• [DATASET RECORDS]:
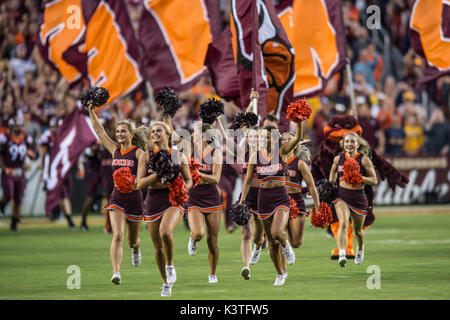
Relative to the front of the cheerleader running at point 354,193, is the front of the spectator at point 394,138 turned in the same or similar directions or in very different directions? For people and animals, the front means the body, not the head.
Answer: same or similar directions

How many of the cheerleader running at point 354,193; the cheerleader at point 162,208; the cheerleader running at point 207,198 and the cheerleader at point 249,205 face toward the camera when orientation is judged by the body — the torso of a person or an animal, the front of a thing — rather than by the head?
4

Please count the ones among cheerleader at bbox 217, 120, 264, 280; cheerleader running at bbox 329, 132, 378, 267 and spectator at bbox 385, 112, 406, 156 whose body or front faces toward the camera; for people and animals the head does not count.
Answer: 3

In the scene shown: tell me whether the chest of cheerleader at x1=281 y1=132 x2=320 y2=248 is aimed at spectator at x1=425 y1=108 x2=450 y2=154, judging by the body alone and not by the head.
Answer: no

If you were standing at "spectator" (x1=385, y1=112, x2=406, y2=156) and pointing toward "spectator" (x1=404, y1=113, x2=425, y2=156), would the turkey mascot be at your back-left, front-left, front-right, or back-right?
back-right

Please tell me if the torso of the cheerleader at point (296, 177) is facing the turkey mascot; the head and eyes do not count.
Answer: no

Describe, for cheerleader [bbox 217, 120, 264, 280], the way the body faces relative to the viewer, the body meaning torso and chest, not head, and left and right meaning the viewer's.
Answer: facing the viewer

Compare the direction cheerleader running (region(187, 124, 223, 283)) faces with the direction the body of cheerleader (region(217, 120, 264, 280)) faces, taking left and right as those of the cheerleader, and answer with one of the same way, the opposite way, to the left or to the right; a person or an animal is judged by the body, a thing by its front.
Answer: the same way

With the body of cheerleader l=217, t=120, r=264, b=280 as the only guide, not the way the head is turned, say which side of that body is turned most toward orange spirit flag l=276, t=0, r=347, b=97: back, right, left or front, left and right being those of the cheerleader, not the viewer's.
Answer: back

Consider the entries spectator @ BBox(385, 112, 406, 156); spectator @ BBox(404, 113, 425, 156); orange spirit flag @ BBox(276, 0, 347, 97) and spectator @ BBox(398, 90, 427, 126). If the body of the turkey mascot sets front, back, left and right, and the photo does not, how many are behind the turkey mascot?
4

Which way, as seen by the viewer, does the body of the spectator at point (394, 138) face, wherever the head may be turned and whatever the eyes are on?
toward the camera

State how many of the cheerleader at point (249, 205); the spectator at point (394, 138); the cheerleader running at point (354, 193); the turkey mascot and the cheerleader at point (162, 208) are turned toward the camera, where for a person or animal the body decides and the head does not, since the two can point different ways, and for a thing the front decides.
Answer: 5

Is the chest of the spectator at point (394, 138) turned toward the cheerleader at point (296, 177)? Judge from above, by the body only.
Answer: yes

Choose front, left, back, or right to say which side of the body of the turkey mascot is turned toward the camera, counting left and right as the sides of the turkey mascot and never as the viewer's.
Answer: front
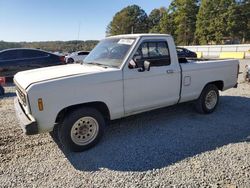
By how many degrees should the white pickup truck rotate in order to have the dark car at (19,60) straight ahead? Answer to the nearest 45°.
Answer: approximately 90° to its right

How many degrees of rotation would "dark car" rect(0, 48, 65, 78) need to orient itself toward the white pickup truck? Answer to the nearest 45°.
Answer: approximately 90° to its left

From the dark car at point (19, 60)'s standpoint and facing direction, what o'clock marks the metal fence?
The metal fence is roughly at 5 o'clock from the dark car.

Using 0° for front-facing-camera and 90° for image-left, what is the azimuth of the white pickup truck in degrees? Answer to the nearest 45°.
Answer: approximately 45°

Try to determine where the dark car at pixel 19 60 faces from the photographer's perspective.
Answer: facing to the left of the viewer

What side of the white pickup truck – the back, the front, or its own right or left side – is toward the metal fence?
back

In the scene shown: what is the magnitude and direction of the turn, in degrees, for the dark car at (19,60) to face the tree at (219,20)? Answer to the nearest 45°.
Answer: approximately 135° to its right
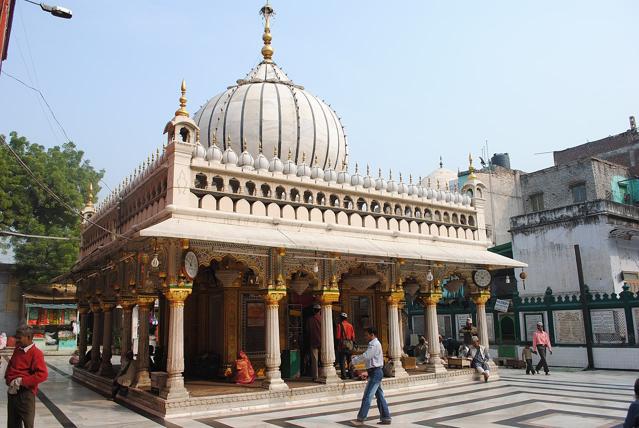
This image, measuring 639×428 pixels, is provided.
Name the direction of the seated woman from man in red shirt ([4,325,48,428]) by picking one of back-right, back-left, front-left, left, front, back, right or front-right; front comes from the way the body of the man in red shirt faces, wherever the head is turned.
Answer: back

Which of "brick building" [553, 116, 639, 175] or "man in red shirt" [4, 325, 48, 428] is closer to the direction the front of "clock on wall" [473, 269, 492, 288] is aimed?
the man in red shirt

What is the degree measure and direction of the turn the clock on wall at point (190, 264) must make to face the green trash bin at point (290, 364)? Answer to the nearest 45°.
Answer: approximately 90° to its left

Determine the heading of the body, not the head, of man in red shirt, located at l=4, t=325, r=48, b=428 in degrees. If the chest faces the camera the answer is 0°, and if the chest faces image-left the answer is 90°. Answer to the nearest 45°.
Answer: approximately 45°

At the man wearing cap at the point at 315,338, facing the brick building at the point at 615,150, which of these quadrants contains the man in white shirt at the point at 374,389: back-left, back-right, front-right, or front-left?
back-right

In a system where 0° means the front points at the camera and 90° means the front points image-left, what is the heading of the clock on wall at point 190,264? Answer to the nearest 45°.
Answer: approximately 315°
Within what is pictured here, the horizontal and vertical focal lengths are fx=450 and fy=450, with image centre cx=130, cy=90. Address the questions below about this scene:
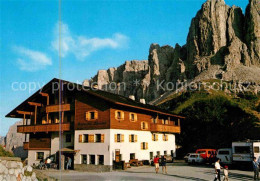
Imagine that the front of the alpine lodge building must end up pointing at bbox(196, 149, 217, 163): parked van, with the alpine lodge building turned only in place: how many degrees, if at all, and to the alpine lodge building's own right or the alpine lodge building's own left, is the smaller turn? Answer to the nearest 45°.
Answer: approximately 135° to the alpine lodge building's own left

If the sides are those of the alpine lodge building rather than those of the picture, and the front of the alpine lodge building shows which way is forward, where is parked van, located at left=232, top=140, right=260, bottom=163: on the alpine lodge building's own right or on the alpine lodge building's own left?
on the alpine lodge building's own left

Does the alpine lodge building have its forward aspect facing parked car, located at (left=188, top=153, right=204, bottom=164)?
no

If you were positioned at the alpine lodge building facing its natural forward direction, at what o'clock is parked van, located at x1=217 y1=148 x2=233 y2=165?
The parked van is roughly at 8 o'clock from the alpine lodge building.

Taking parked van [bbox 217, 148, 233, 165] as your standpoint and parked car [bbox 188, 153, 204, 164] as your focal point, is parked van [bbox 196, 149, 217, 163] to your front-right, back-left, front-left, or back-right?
front-right
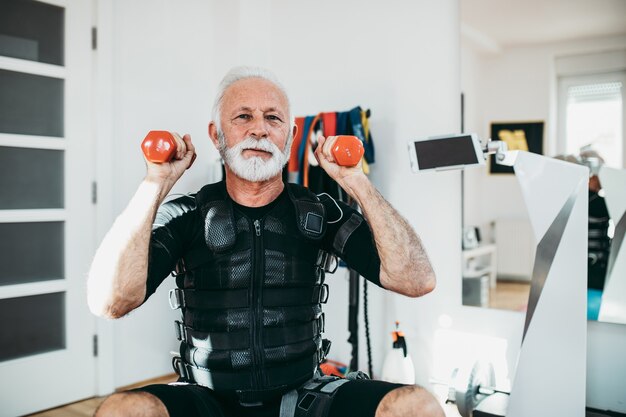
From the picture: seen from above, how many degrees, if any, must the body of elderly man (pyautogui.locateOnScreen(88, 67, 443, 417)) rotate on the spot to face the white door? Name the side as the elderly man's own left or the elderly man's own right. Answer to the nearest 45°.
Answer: approximately 135° to the elderly man's own right

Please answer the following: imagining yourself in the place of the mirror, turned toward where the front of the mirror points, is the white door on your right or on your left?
on your right

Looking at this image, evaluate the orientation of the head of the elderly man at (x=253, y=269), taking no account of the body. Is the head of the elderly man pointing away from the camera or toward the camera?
toward the camera

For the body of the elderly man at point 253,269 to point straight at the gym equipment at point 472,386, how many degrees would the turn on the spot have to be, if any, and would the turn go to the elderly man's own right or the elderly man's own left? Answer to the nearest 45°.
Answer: approximately 135° to the elderly man's own left

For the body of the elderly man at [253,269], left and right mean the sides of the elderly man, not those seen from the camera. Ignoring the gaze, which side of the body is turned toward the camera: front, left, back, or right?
front

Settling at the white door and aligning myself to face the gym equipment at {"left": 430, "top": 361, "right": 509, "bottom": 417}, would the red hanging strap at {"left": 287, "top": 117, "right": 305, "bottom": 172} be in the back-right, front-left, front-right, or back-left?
front-left

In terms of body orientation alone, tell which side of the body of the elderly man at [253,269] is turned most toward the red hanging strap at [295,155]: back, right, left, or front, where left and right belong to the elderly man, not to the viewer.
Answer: back

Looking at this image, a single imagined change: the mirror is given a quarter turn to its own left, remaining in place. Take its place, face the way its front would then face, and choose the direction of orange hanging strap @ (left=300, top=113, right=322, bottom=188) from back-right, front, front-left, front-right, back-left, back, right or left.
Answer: back

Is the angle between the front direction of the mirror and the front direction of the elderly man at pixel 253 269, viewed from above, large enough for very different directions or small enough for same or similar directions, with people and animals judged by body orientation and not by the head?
same or similar directions

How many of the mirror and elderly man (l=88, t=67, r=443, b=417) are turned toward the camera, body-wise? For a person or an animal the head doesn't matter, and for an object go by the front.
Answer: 2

• [PROBLEM DETAILS]:
Can you put the lines from the one containing "In the scene shown: what" through the one containing "Answer: approximately 135° to its right", both included, into a JSON list of strings, one string per line and blank lines left out?

• [SOLUTION TO THE EXERCISE]:
[
  "In the scene shown: what is the magnitude and direction of the turn, in degrees, for the dark car at (19,60) to face the tree at (219,20)? Answer to the nearest 45°.",
  "Answer: approximately 135° to its right"
]